The text contained in the given document.

noun_chunks property

All noun chunks contained in the given document; a noun chunk is a span consisting of one or more nouns and - optionally - adjectives and/or auxiliary verbs.

sents property

All sentences contained in the provided document. The concrete logic of the class implementing DocumentProtocol must contain sentencization logic. Any sentence is considered to be a document.

__str__()

The text contained in the given document.

Source code in src/limes/protocols.py
def __str__(self) -> str:
    """The text contained in the given document."""
    ...

__iter__()

Iterate over the document, one token at a time. Iteration happens in the direction common in reading the language (e.g. "left to right" in German or English).

Source code in src/limes/protocols.py
def __iter__(self) -> Iterator[TokenProtocol]:
    """
    Iterate over the document, one token at a time.
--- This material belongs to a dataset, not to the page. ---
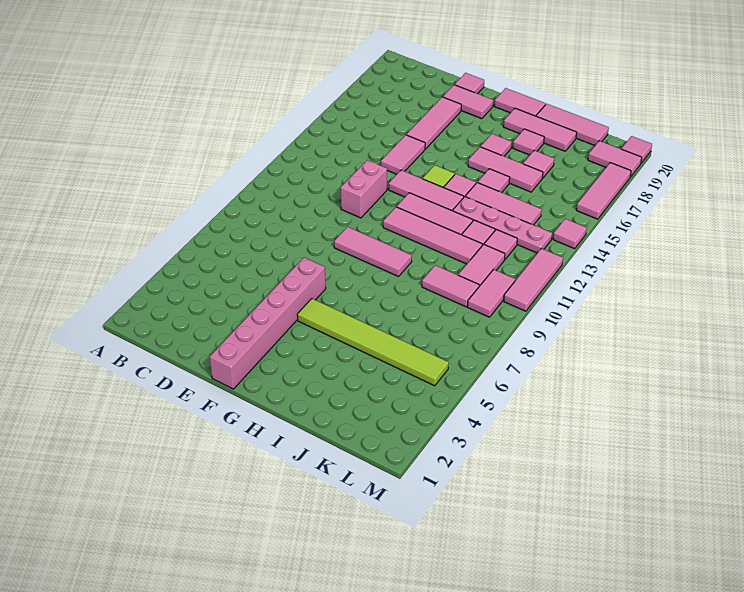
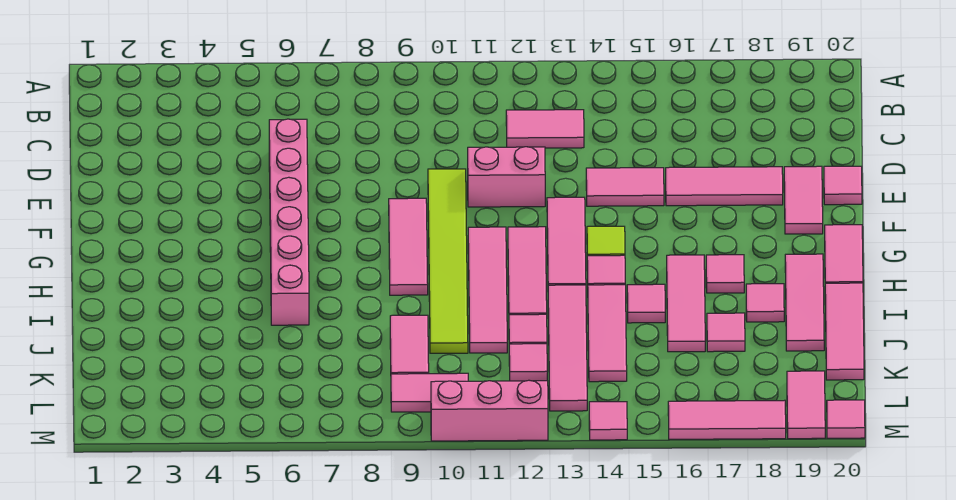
pink 1x6 brick [210,258,326,389] -> pink 1x6 brick turned to [269,119,309,325]
lime 1x6 tile [297,299,449,386] -> lime 1x6 tile moved to [428,169,468,353]
pink 1x4 plate [453,197,552,253] -> pink 1x4 tile [548,285,587,411]
pink 1x2 tile [458,244,505,286] -> pink 1x2 tile moved to [506,110,584,148]
pink 1x3 tile [504,249,563,311] -> pink 1x3 brick [431,380,548,441]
Iteration happens in
    the direction common in reading the language (e.g. "left to right" in
    German or English).
    """
    ...

__getitem__(i)

Retrieve the i-th token in the provided document.
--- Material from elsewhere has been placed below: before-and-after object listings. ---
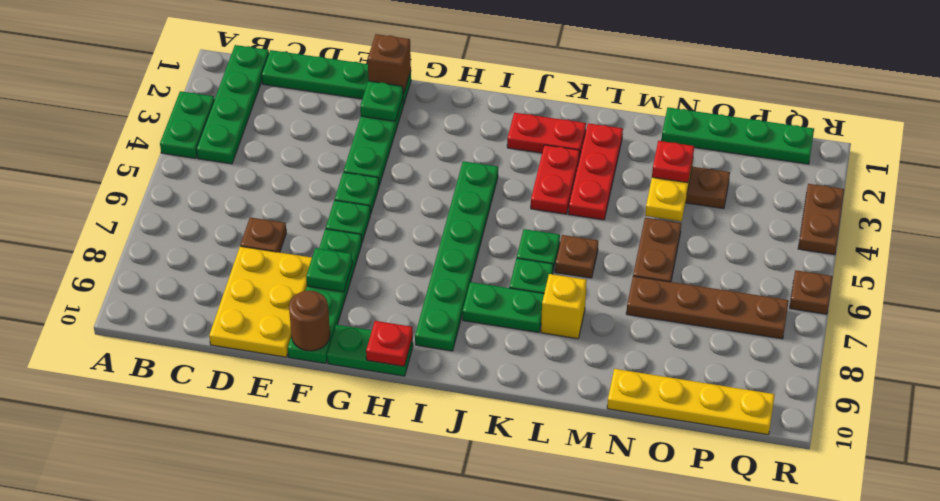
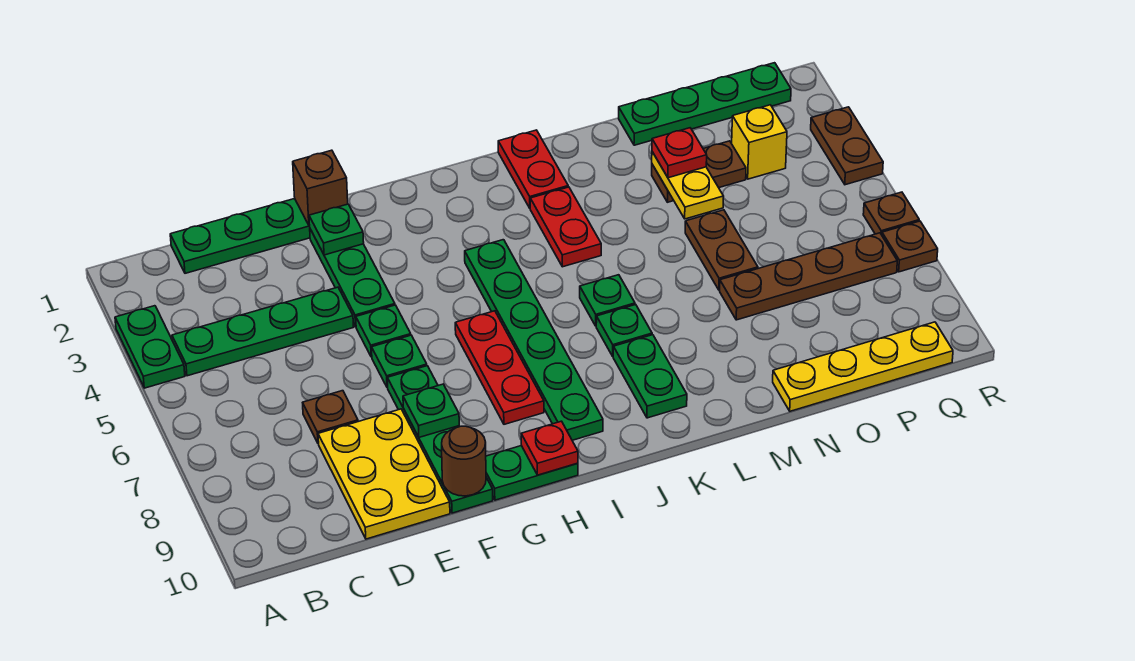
green 1x4 plate [196,45,269,164] -> green 1x4 plate turned to [172,287,353,376]
red 1x2 plate [507,113,586,158] -> red 1x2 plate turned to [498,130,568,208]
green 1x2 plate [463,282,544,332] -> green 1x2 plate turned to [613,335,687,418]
red 1x3 plate [568,123,623,220] -> red 1x3 plate moved to [455,311,544,424]
brown 1x1 plate [555,235,598,278] -> brown 1x1 plate moved to [882,221,938,272]
yellow 1x1 brick [541,274,587,339] -> yellow 1x1 brick moved to [732,105,787,179]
Source code in src/limes/protocols.py
def __getitem__(self, i: int) -> TokenProtocol:
    """Retrieve the i-th token in the provided document."""
    ...

__len__()

The length of the document, as counted by the number of tokens (i.e. distinct words or punctuation marks) contained within it.
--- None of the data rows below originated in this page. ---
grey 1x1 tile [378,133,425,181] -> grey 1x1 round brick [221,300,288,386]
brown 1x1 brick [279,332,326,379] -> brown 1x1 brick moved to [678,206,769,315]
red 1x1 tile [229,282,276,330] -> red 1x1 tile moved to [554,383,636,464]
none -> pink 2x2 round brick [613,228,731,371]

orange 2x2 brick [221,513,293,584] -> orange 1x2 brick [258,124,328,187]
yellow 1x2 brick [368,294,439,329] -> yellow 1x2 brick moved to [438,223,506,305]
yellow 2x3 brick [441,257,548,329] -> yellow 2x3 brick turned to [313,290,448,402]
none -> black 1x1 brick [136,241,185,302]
Source code in src/limes/protocols.py
def __len__(self) -> int:
    """
    The length of the document, as counted by the number of tokens (i.e.
    distinct words or punctuation marks) contained within it.
    """
    ...

span(start_idx, end_idx)

Create a span of all tokens between the start index and the end index provided.

Source code in src/limes/protocols.py
def span(self, start_idx: int, end_idx: int) -> SpanProtocol:
    """
    Create a span of all tokens between the start index and the end index
    provided.
    """
    raise NotImplementedError